Detailed Description

Reference will now be made in detail to embodiments of the present application, examples of which are illustrated in the accompanying drawings, wherein like or similar reference numerals refer to the same or similar elements or elements having the same or similar function throughout. The embodiments described below with reference to the drawings are exemplary and intended to be used for explaining the present application and should not be construed as limiting the present application.

The definitions and related terms in this application are first introduced.

Bit segment:

the bit segment is a part of a certain number in binary representation, for example, the 2 nd to 4 th bits of the binary number 101011 are a bit segment of the number.

The bit segments are denoted below using the notation:

a[p:q]

where a is a certain number, p is the lowest index of the bit segment, q is the highest index of the bit segment, the indices starting from 0, 0 representing the lowest bit. For example:

a[0:3]

a bit segment consisting of 0 rd bit to 3 rd bit of binary system representing the digit a, the width of the bit segment being 4

And (3) transverse reduction:

the transverse reduction refers to the following calculation process:

wherein G is the output of the calculation process, and the type is an elliptic curve point; b is_iIs the input to the calculation process, each B_iThe types of the points are all elliptic curve points, and the total number is 2^ζ-1; ζ is the bit segment width, a constant parameter of the calculation process, often taken as 4.

Longitudinal reduction:

longitudinal reduction refers to the following calculation process:

wherein Q is the output of the calculation process, the type being an elliptic curve point; g_iIs the input to the calculation process, each G_iThe types of the points are all elliptic curve points, and the total number is

λ is the coefficient field binary bit width, and is input dependent, with common values being 256, 384, 512, etc.; ζ is the bit segment width, a constant parameter of the calculation process, often taken as 4.

And (4) round:

the round is a certain cycle in an outer cycle of the algorithm, specifically, the algorithm comprises two layers of the outer cycle and an inner cycle, the outer cycle needs to read in M elliptic curve points and M coefficients each time, and M is usually 1K. The round refers to a certain time in the process of the loop iteration.

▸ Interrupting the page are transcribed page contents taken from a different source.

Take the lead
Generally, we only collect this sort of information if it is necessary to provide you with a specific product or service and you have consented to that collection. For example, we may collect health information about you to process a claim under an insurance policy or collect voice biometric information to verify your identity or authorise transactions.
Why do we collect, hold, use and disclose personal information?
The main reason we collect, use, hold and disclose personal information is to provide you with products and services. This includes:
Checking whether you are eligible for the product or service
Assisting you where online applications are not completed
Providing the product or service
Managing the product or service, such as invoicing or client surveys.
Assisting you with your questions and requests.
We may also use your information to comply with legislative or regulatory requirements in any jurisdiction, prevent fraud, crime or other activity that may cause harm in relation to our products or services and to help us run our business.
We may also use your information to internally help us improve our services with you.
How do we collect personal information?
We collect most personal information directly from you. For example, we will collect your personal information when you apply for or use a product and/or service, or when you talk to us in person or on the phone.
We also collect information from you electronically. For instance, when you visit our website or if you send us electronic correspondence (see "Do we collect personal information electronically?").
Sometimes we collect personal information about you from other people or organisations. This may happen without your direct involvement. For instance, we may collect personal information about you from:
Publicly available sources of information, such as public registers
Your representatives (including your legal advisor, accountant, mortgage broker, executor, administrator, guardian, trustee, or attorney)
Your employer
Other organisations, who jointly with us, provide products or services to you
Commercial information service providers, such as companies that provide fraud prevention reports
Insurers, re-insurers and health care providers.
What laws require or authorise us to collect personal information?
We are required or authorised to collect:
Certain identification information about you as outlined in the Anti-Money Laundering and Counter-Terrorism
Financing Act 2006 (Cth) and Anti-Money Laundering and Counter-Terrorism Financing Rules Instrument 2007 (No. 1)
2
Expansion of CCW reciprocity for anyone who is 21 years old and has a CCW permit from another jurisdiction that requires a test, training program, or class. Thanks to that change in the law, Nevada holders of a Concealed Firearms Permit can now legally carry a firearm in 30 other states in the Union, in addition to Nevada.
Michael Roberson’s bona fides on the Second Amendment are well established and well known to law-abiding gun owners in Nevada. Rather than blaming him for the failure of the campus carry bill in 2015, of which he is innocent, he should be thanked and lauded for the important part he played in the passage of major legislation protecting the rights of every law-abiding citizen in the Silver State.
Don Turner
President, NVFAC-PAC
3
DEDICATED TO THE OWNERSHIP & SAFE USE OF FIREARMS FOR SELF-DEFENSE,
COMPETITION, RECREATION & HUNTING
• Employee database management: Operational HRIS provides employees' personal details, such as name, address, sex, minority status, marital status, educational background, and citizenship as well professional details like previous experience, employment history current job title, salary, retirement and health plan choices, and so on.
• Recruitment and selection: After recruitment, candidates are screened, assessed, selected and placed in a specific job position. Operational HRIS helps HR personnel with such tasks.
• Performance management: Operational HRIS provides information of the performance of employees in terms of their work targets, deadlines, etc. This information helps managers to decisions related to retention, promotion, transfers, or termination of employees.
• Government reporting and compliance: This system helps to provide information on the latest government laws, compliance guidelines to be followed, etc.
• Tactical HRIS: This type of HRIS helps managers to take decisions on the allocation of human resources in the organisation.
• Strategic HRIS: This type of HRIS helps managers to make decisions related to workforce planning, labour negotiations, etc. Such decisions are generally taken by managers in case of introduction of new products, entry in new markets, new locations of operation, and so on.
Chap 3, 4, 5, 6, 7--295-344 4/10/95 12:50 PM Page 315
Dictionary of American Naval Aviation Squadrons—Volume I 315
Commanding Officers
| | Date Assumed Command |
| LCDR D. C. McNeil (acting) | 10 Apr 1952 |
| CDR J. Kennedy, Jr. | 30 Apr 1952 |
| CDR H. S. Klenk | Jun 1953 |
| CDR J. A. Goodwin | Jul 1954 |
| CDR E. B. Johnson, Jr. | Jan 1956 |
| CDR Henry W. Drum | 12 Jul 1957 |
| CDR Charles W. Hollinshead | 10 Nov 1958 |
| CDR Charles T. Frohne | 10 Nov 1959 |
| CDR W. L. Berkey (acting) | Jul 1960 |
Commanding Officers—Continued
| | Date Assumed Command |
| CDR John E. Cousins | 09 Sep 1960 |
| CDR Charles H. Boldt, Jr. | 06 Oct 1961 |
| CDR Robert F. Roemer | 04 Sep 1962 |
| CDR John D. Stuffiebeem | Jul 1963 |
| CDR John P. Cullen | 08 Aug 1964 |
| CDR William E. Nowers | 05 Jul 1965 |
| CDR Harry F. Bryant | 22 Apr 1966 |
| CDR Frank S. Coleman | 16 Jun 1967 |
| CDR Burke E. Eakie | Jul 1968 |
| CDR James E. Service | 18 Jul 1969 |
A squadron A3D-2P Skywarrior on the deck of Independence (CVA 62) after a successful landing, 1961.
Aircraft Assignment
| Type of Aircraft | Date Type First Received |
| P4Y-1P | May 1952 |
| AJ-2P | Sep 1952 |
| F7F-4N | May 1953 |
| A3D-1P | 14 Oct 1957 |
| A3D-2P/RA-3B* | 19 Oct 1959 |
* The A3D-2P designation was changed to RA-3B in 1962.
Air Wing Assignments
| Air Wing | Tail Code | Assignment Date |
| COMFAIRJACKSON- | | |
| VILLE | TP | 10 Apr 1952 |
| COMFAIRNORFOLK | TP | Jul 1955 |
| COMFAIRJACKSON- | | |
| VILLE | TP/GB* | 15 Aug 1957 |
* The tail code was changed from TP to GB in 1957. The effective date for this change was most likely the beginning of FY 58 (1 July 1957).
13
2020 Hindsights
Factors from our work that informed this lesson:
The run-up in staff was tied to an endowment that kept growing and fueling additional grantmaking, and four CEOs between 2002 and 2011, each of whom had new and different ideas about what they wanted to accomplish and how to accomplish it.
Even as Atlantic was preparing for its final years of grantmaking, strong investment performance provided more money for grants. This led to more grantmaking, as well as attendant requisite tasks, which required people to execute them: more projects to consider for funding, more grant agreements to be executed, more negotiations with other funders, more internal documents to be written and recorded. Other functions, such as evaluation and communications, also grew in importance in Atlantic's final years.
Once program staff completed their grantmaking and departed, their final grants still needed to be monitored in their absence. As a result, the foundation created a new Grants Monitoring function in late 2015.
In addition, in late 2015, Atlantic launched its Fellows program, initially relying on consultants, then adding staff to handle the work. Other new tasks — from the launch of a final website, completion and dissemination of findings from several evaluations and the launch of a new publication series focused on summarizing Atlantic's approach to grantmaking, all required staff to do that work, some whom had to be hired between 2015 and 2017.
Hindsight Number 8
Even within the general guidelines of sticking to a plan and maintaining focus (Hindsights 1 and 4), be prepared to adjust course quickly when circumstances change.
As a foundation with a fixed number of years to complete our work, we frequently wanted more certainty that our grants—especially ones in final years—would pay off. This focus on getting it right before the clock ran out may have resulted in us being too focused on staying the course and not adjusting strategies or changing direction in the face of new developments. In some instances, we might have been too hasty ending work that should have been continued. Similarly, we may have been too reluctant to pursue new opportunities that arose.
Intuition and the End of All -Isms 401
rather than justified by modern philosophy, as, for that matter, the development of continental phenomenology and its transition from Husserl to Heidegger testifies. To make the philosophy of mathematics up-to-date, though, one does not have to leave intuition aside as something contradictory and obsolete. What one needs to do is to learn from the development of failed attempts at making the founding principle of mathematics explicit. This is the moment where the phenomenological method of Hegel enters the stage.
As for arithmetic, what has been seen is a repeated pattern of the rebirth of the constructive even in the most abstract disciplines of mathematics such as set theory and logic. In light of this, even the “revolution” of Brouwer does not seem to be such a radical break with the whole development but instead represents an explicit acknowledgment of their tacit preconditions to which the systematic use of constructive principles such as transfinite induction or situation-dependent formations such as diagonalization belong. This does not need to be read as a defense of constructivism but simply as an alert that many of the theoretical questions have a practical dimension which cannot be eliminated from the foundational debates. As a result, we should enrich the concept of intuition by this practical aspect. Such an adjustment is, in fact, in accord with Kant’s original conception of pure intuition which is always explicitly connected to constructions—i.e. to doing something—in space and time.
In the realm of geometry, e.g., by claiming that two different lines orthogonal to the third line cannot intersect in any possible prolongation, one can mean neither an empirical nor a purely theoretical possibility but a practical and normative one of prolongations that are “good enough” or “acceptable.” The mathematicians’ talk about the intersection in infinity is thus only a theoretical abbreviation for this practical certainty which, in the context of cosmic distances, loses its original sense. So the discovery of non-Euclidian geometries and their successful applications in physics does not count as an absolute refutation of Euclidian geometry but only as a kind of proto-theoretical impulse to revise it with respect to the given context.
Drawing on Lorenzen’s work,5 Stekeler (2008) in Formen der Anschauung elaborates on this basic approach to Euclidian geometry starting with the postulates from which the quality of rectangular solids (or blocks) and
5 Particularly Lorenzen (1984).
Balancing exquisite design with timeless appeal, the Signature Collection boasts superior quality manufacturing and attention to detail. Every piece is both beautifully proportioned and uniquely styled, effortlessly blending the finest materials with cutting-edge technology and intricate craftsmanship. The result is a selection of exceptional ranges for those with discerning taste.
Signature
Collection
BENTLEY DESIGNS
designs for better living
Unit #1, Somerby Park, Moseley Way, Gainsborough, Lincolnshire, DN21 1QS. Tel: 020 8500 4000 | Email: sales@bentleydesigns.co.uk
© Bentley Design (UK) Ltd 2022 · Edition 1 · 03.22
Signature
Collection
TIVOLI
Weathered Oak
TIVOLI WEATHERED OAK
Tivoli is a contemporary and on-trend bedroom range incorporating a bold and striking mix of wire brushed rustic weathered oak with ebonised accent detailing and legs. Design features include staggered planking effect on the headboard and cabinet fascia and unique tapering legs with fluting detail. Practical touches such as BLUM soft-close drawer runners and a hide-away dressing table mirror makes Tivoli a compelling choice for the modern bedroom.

Each round is hereinafter denoted and distinguished by the k-th round, where k is referred to as the round number or round index, starting with 0 and having a maximum value of

N is the input size of the whole algorithm,

presentation pair

The result of (2) is rounded up.

The order:

the bit order refers to a certain cycle in an algorithm inner cycle, specifically, the algorithm comprises an outer cycle and an inner cycle, the inner cycle reads in corresponding bit segments of M coefficients and M elliptic curves with p and q as bit segment parameters each time, namely, M bit segments and M coefficients are read in total, M is usually 1K, and p and q are related to cycle parameters. The bit order refers to a certain time in the loop iteration process.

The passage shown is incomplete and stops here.